• [SELECTED PASSAGE]
BEGIN
The union government is projected to slip on the fiscal deficit target for two years in a row – 2018-19 and 2019-20 – according to the interim Budget presented by finance minister Piyush Goyal.
However, it has improved on another key parameter of fiscal consolidation. And that is primary deficit, which is basically the excess of government expenditure (not including interest payments), over its receipts. Essentially, this is fiscal deficit, excluding interest paid on government borrowings.
According to interim Budget documents, the Centre's primary deficit is now projected to decline to 0.2 per cent of GDP in the revised estimate (RE), from 0.3 per cent given in the budget estimate (BE) for 2018-19. For the next financial year, it is projected to stay at 0.2 per cent in BE. In 2017-18, primary deficit stood at 0.4 per cent.
For the first time, a road map for primary deficit was given in the medium-term fiscal policy-cum- fiscal policy strategy statement, which is presented along with the budget documents under the Fiscal Responsibility and Management (FRBM) Act.
According to this document, the government aims to eliminate primary deficit in 2020-21 and 2021-22.
If one looks at fiscal deficit as a whole, a major portion is due to interest payments made by the government on its borrowings. For instance, fiscal deficit is projected to be Rs 7.04 trillion in 2019-20. Of this, Rs 6.65 trillion is interest payments. The remaining Rs 39,000 crore is estimated to be the primary deficit.
END
• [EXERCISE DATA]
BEGIN
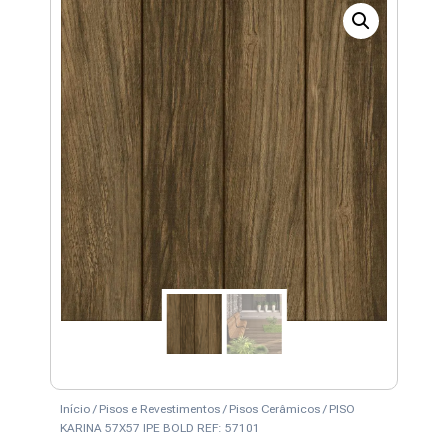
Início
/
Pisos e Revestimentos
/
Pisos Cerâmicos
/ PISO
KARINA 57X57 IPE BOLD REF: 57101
END
• [EXERCISE REQUIREMENTS]
**a.** In the primary deficit passage, rewrite the part starting with "However, it has" and going on through "on government borrowings.", putting "important measure" in place of "key parameter".
**b.** Answer these questions from the primary deficit passage:
(i) What was the primary deficit in 2017-18?
(ii) What is the projected fiscal deficit for 2019-20?
(iii) Who presented the interim Budget?
**c.** Decide whether each statement agrees with the primary deficit passage, answering yes or no and quoting the deciding words.
(i) The government aims to eliminate primary deficit in 2020-21 and 2021-22.
(ii) The budget estimate for 2018-19 put the primary deficit at 0.2 per cent.
(iii) Primary deficit includes interest paid on government borrowings.
The rows play no part in this work.

• [SOLUTIONS]
**a.**
However, it has improved on another important measure of fiscal consolidation. And that is primary deficit, which is basically the excess of government expenditure (not including interest payments), over its receipts. Essentially, this is fiscal deficit, excluding interest paid on government borrowings.

**b.**
(i) 0.4 per cent
(ii) Rs 7.04 trillion
(iii) Finance minister Piyush Goyal

**c.**
(i) Yes: "the government aims to eliminate primary deficit in 2020-21 and 2021-22"
(ii) No: "from 0.3 per cent given in the budget estimate (BE) for 2018-19"
(iii) No: "this is fiscal deficit, excluding interest paid on government borrowings"